The facilitators, in an attempt to provide freshness to the programme, tended to be slightly more experimental in their choice of speakers and teaching modes. It was recognised that while some of these new methods would result in originality, some would not succeed. The teaching modes were organised in response to requests from the participants and these were not necessarily the same in the two regions. Choice of speaker for each event was influenced by the facilitators knowledge of available personnel. There was no collaboration between the regions and this obviously would have a bearing on participants' feedback on satisfaction of each event.

Funding issues necessitated a curtailment of some of the more expensive forms of teaching requested by the group, although hands-on teaching and one-to-one mentoring was provided at a greater level than would normally be available in 'Section 63' programmes.

It is certainly true to state that a more efficient management of such a project could be achieved once the facilitators became more experienced with PLP.

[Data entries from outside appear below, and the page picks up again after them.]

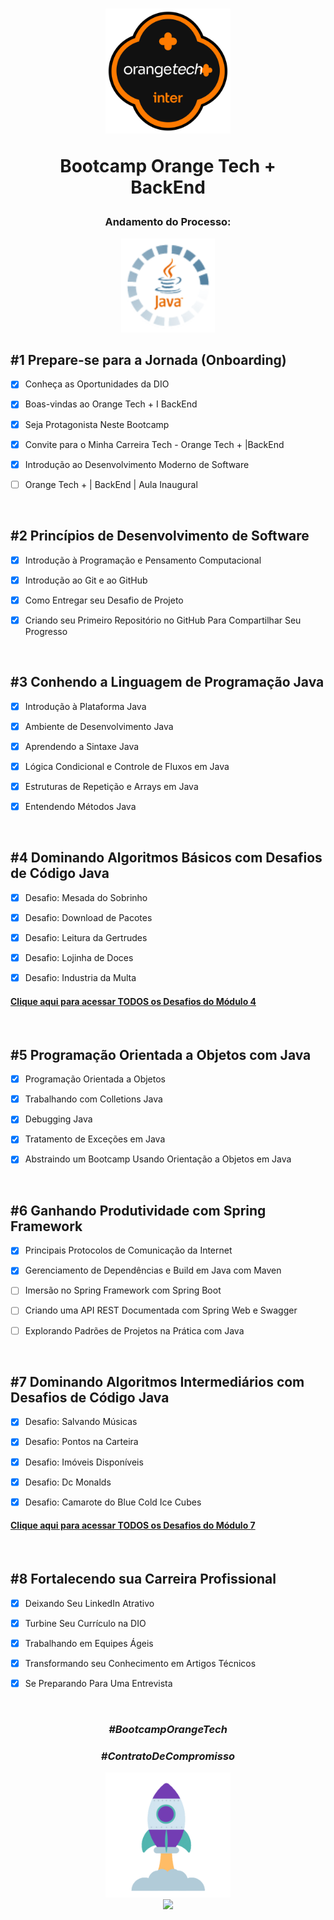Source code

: <div align="center">


<h1><img height="200vh" src="Imagens/logo-bootcamp.png">

Bootcamp Orange Tech + <br/> BackEnd</h1>

<h3> Andamento do Processo:</h3>

<img height="150vh" src="Imagens/java.gif">

</div>

## #1 Prepare-se para a Jornada (Onboarding)

  - [x] Conheça as Oportunidades da DIO
  
  - [x] Boas-vindas ao Orange Tech + I BackEnd

  - [x] Seja Protagonista Neste Bootcamp
  
  - [x] Convite para o Minha Carreira Tech - Orange Tech + |BackEnd

  - [x] Introdução ao Desenvolvimento Moderno de Software

  - [ ] Orange Tech + | BackEnd | Aula Inaugural

  <br/>

## #2 Princípios de Desenvolvimento de Software

  - [x] Introdução à Programação e Pensamento Computacional

  - [x] Introdução ao Git e ao GitHub

  - [x] Como Entregar seu Desafio de Projeto

  - [x] Criando seu Primeiro Repositório no GitHub Para Compartilhar Seu Progresso

  <br/>

## #3 Conhendo a Linguagem de Programação Java

  - [x] Introdução à Plataforma Java

  - [x] Ambiente de Desenvolvimento Java

  - [x] Aprendendo a Sintaxe Java

  - [x] Lógica Condicional e Controle de Fluxos em Java
  
  - [x] Estruturas de Repetição e Arrays em Java
  
  - [x] Entendendo Métodos Java

 <br/>

## #4 Dominando Algoritmos Básicos com Desafios de Código Java

  - [x] Desafio: Mesada do Sobrinho

  - [x] Desafio: Download de Pacotes

  - [x] Desafio: Leitura da Gertrudes

  - [x] Desafio: Lojinha de Doces
  
  - [x] Desafio: Industria da Multa
  
  #### [Clique aqui para acessar TODOS os Desafios do Módulo 4](https://github.com/Adriano-Lima/-Bootcamp-Orange-Tech-Java/tree/main/Desafios_Codigo/dominando-algoritmos-basicos)

 <br/>

## #5 Programação Orientada a Objetos com Java

  - [x] Programação Orientada a Objetos

  - [x] Trabalhando com Colletions Java

  - [x] Debugging Java

  - [x] Tratamento de Exceções em Java
  
  - [x] Abstraindo um Bootcamp Usando Orientação a Objetos em Java

 <br/>

## #6 Ganhando Produtividade com Spring Framework

  - [x] Principais Protocolos de Comunicação da Internet

  - [x] Gerenciamento de Dependências e Build em Java com Maven

  - [ ] Imersão no Spring Framework com Spring Boot

  - [ ] Criando uma API REST Documentada com Spring Web e Swagger
  
  - [ ] Explorando Padrões de Projetos na Prática com Java

 <br/>

## #7 Dominando Algoritmos Intermediários com Desafios de Código Java

  - [x] Desafio: Salvando Músicas

  - [x] Desafio: Pontos na Carteira

  - [x] Desafio: Imóveis Disponíveis

  - [x] Desafio: Dc Monalds
  
  - [x] Desafio: Camarote do Blue Cold Ice Cubes

#### [Clique aqui para acessar TODOS os Desafios do Módulo 7](https://github.com/Adriano-Lima/-Bootcamp-Orange-Tech-Java/tree/main/Desafios_Codigo/dominando-algoritmos-intermediarios)

 <br/>

## #8 Fortalecendo sua Carreira Profissional

  - [x] Deixando Seu LinkedIn Atrativo  

  - [x] Turbine Seu Currículo na DIO

  - [x] Trabalhando em Equipes Ágeis

  - [x] Transformando seu Conhecimento em Artigos Técnicos
  
  - [x] Se Preparando Para Uma Entrevista

 <br/>

<div align="center">

### _#BootcampOrangeTech_

### _#ContratoDeCompromisso_

  <img height="200vh" src="Imagens/foguete.gif"><br><a href="https://www.linkedin.com/in/adrianolima-dev/" target="_blank"><img height="40vh" src="https://cdn-icons-png.flaticon.com/512/3536/3536505.png" target="_blank"></a>
</div>
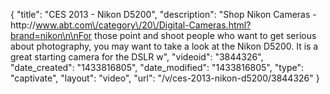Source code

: {
    "title": "CES 2013 - Nikon D5200",
    "description": "Shop Nikon Cameras - http:\/\/www.abt.com\/category\/20\/Digital-Cameras.html?brand=nikon\n\nFor those point and shoot people who want to get serious about photography, you may want to take a look at the Nikon D5200.  It is a great starting camera for the DSLR w",
    "videoid": "3844326",
    "date_created": "1433816805",
    "date_modified": "1433816805",
    "type": "captivate",
    "layout": "video",
    "url": "\/v\/ces-2013-nikon-d5200\/3844326"
}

The introduction of recertification and the likely resultant future increase in the number of verifiable educational courses will compound current difficulties experienced by course lecturers to allocate time for postgraduate teaching. PLPs will not alleviate this problem. However, if a more effective education can be provided by their means, should consideration be given to their more widespread use in certain circumstances? Encouraging previously poor attenders to embrace education more enthusiastically again, or helping GDPs distant from postgraduate centres may be instances where the extra workload and financial implications of organisation and management of such a scheme may be justified.

It is hoped that the experience gained by those taking part in the project would be of benefit if they were to participate in a further development of this type of education. More focused, facilitated self assessment and inclusion of PCD could provide additional benefits should personal learning plans evolve into effective practice development plans in future.